CREATE A CENTRALIZED DATABASE
A centralized database is necessary for enforcing the loan limits recommended in this report and those already enacted into law. It also facilitates reporting of loan data so that lawmakers and the public can better understand who uses these loans.
BAN INCENTIVE AND COMMISSION PAYMENTS FOR EMPLOYEES BASED ON OUTSTANDING LOAN AMOUNTS
The compensation model for many predatory lenders incentivizes employees to encourage borrowers to take out larger loans than they can afford and to continue rolling over these loans at the end of each loan period. This incentive system should be eliminated to prevent employees from coercing borrowers to remain indebted for months and instead encourage responsible lending and borrowing.

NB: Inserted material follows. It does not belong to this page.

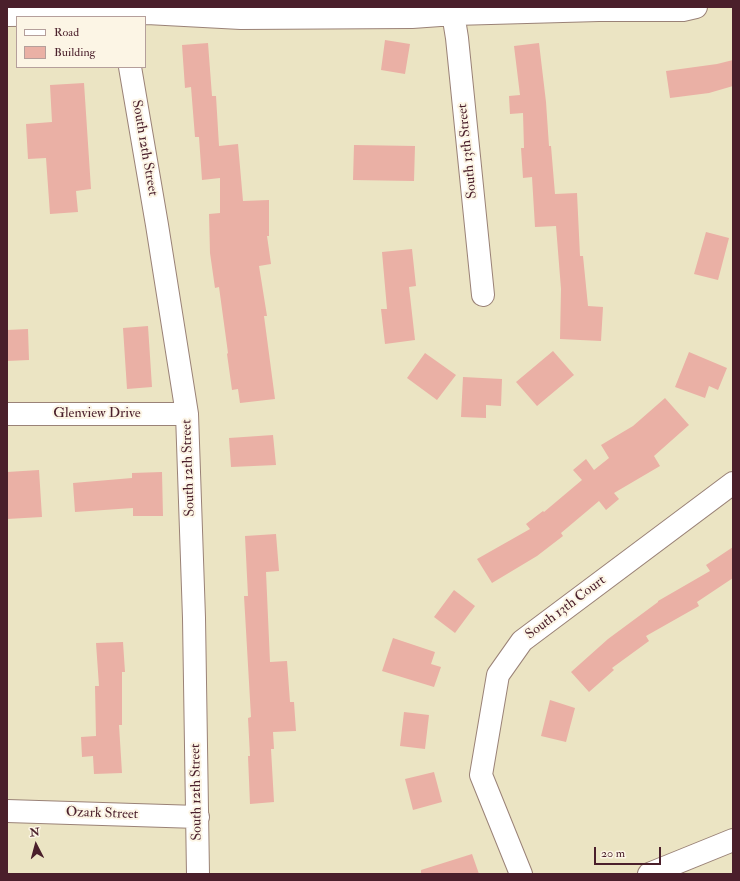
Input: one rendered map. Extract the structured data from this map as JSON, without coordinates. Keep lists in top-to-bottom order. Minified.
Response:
{"streets":{"street":["South 12th Street","South 13th Street","Glenview Drive","South 13th Court","Ozark Street"]},"crossings":[["South 12th Street","Glenview Drive"],["South 12th Street","Ozark Street"]],"legend":["Road","Building"],"scale_bar":"20 m","north":"top"}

PROHIBIT DIRECT ACCESS TO BANK ACCOUNTS AND SOCIAL SECURITY FUNDS
Payday lenders’ direct access to the bank accounts of borrowers must be prohibited, as it allows lenders to evade protections for Social Security recipients and coerces borrowers to repay their payday loan debts before satisfying any other obligations. Congress recognized the abuses that can stem from this direct access and, for active-duty members of the military and their dependents, has prohibited lenders from using a check or access to a financial account as security for the obligation.33
PROHIBIT LENDER BUYOUTS OF UNPAID TITLE LOANS
Lenders must be prevented from buying a title loan from another lender and extending a new, more costly loan to the same borrower. In order to encourage responsible lending, policymakers should not allow a lender to extend more money to consumers who have demonstrated an inability to repay a smaller loan.
REQUIRE LENDERS TO RETURN SURPLUS OBTAINED IN SALE OF REPOSSESSED VEHICLES
It is fundamentally unfair for lenders to obtain a windfall by retaining the full sum obtained from the sale of a borrower’s car after repossession. Requiring lenders to return the surplus will also temper the lenders’ incentive to repossess the car rather than work with a borrower on a repayment plan.
CREATE INCENTIVES FOR SAVINGS AND SMALL-LOAN PRODUCTS
The FDIC pilot program, which studied how banks could profitably offer small-dollar loans, was helpful in determining a template for affordable small-dollar lending. Additionally, the FDIC stated that Community Reinvestment Act examiners may favorably consider small-dollar loan programs when evaluating the institutions’ lending performance. Although the regulation of payday and title lenders should spur affordable lenders to enter the market, additional incentives should also be developed to encourage responsible products targeted at low-income consumers.
REQUIRE FINANCIAL EDUCATION AND CREDIT COUNSELING
Policymakers should ensure that the communities targeted by predatory lenders are also made aware of affordable small-dollar loan options and savings programs. This could include requiring payday and title lenders to distribute an approved list of credit counselors, alternative credit options and other emergency assistance options to consumers before they are given the loan agreement to sign, and providing financial education courses in low-income communities.